Harry fixed his bagel and whispered, “She told me you did good work.”
“That’s not what she just told me,” I said, as Susan returned with another box of low-fat cream cheese.
“What did you tell him?” Harry said. He grabbed the container away from her. “This is mine. You’ve had enough.”
“Maybe Rafe wants more.”
“What did you tell him?” Harry insisted.
“I told him he went too fast.” Susan sat, brushing her wild hair back. “That’s the only mistake I can see,” she said to me. “Maybe if you were fooled a little, and it all went slower, maybe he wouldn’t have been so shocked to discover he was living in a real world, with real troubles, and real pain.”
“You’re right. I rushed. I was competing with Joseph. I had Prozac envy.”
“Prozac envy,” Harry said and chuckled. He had made himself a towering bagel, using up all that remained of the Nova. “Well, we all make mistakes. Right?” Harry took a bite. His cheeks puffed. Susan and I watched his mouth work. He looked at me, eyebrows up, asking me to agree. He shifted his eyes to Susan and then frowned. He swallowed. “I mean,” he had to pause to swallow again. “We can’t succeed with every patient.”
“You don’t understand,” I explained. “It’s not that I couldn’t succeed with this patient. A year ago, I told him he was fine. I said, ‘You’re cured. Go and live your life.’ Well his life ended pretty quickly. Obviously, I made a mistake.”
“You didn’t make a mistake!” Susan shouted.
Harry dropped his bagel. “What is your problem? What is so terrible about making mistakes?”
“He didn’t,” Susan pulled her wild hair back and pushed her face at me until she was only inches away, her eyes lit by the sun, intent and earnest. “You mustn’t fall for that. This was not your failure. It was Gene’s.”
“You’re just softening it,” I mumbled.
“When did I ever soften things for you! Listen to me. Of course you weren’t perfect. Nobody’s perfect. But for every time you rushed or missed something, there are a dozen times you got it just right. That wasn’t the problem. Gene was the problem. He was weak. Right from the beginning and all the way through — he was always weak. Nothing terrible ever happened to him. He walked in on his parents screwing. His father was an opportunist. His mother was a silly passive woman. So what? Think of your kid patients. Think of what they survived. Think of you.” Susan touched my arm.
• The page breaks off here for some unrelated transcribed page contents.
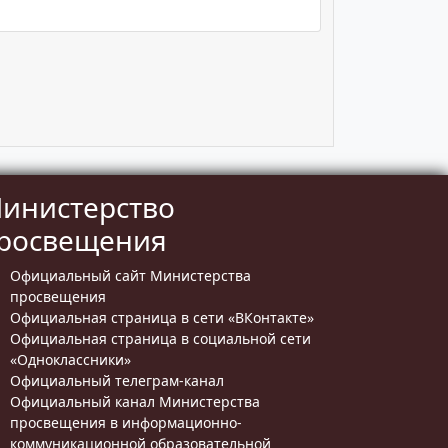
инистерство
росвещения
Официальный сайт Министерства
просвещения
Официальная страница в сети «ВКонтакте»
Официальная страница в социальной сети
«Одноклассники»
Официальный телеграм-канал
Официальный канал Министерства
просвещения в информационно-
коммуникационной образовательной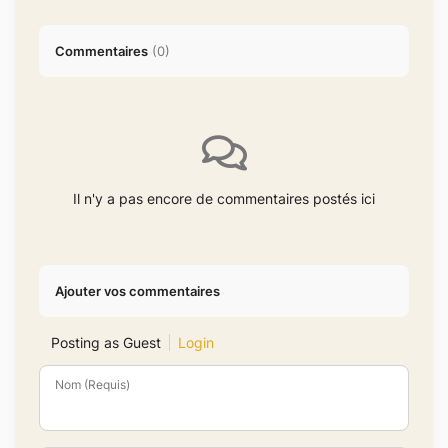
Commentaires
(
0
)
Il n'y a pas encore de commentaires postés ici
Ajouter vos commentaires
Posting as Guest
Login
Nom (Requis)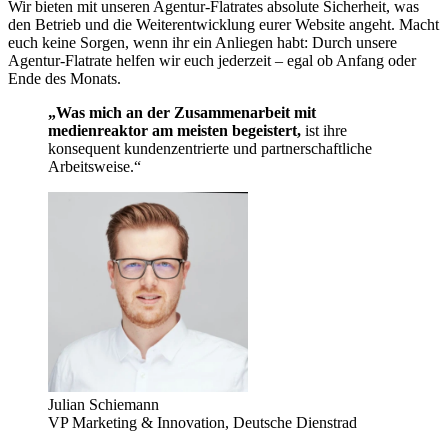
Wir bieten mit unseren Agentur-Flatrates absolute Sicherheit, was
den Betrieb und die Weiterentwicklung eurer Website angeht. Macht
euch keine Sorgen, wenn ihr ein Anliegen habt: Durch unsere
Agentur-Flatrate helfen wir euch jederzeit – egal ob Anfang oder
Ende des Monats.
„Was mich an der Zusammenarbeit mit
medienreaktor am meisten begeistert,
ist ihre
konsequent kundenzentrierte und partnerschaftliche
Arbeitsweise.“
Julian Schiemann
VP Marketing & Innovation, Deutsche Dienstrad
She whispered, “Everybody isn’t created equal, no matter what the Constitution says.”
“Excuse me,” Harry said.
I was staring into the comfort of her forgiving eyes, wanting never to look away.
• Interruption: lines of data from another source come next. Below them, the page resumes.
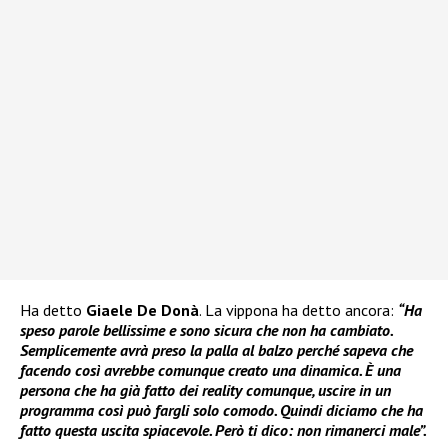
Ha detto
Giaele De Donà
. La vippona ha detto ancora:
“Ha
speso parole bellissime e sono sicura che non ha cambiato.
Semplicemente avrà preso la palla al balzo perché sapeva che
facendo così avrebbe comunque creato una dinamica. È una
persona che ha già fatto dei reality comunque, uscire in un
programma così può fargli solo comodo. Quindi diciamo che ha
fatto questa uscita spiacevole. Però ti dico: non rimanerci male”.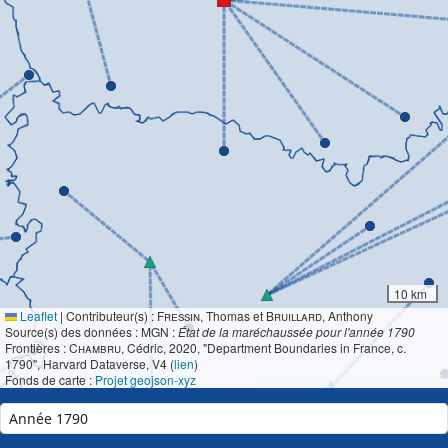
10 km
Leaflet
|
Contributeur(s) :
Fressin
, Thomas et
Bruillard
, Anthony
Source(s) des données : MGN :
État de la maréchaussée pour l'année 1790
Frontières :
Chambru
, Cédric, 2020, "Department Boundaries in France, c.
1790", Harvard Dataverse, V4 (
lien
)
Fonds de carte :
Projet geojson-xyz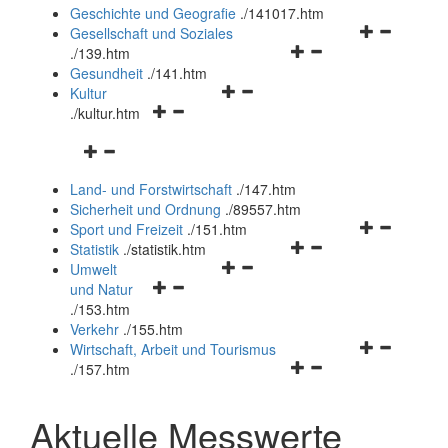
und
Geschichte und Geografie
.
/141017.htm
schließen
Navigationsm
Gesellschaft und Soziales
Navigationsmenü
öffnen
.
/139.htm
öffnen
und
Gesundheit
.
/141.htm
Navigationsmenü
und
schließen
Kultur
Navigationsmenü
öffnen
schließen
.
/kultur.htm
öffnen
und
Navigationsmenü
und
schließen
öffnen
schließen
Land- und Forstwirtschaft
.
/147.htm
und
Sicherheit und Ordnung
.
/89557.htm
schließen
Navigationsm
Sport und Freizeit
.
/151.htm
Navigationsmenü
öffnen
Statistik
.
/statistik.htm
Navigationsmenü
öffnen
und
Umwelt
Navigationsmenü
öffnen
und
schließen
und Natur
öffnen
und
schließen
.
/153.htm
und
schließen
Verkehr
.
/155.htm
schließen
Navigationsm
Wirtschaft, Arbeit und Tourismus
Navigationsmenü
öffnen
.
/157.htm
öffnen
und
und
schließen
Aktuelle Messwerte
schließen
But Susan looked away. She cleared her throat. “What is it, Harry?”
“Rafe,” he said. “Can I ask you a question?” I gave him my attention. “Do you always take it this hard when you lose a patient?”
Susan stared at the table.
I smiled at him. “Yes,” I said. “I guess it’s narcissistic. I apologize.”
“I got somebody going down the drain on me once a month.” He shrugged. “I guess this guy was special.”
“No,” I said.
“No?” He was amazed. “Jesus, what happens to you when it’s someone you really care about?”
“Harry, go take a shower,” Susan said.
“What?” Harry sniffed his armpits. “You can smell me all the way over there?”
I mumbled, “Leave him alone.”
Susan banged the table with the end of her knife to emphasize each word: “I won’t let you add this to your list of sins.”
“I’m not saying he sinned!” Harry complained. “I was just saying sometimes you do your best and it’s not good enough. You know, like a team foul. The therapy didn’t work, but no one’s to blame. That’s happened to you before, right? I mean this isn’t the first time a patient went bozo on you, right? All I wanted to know—” Harry stopped talking. I was watching him so I didn’t see the face Susan made that shut him up. “Why are you looking at me like that?” he asked her.
Susan waved the knife at him. Its blade was coated white from the cream cheese. “He’s never lost a patient,” Susan said. “This is the first time for him. Okay? Now go take a shower. Everybody loves you, Harry, and you don’t stink, but go take a shower anyway. Rafe and I have some more things to discuss, then we’ll all go for a walk on this beautiful day.”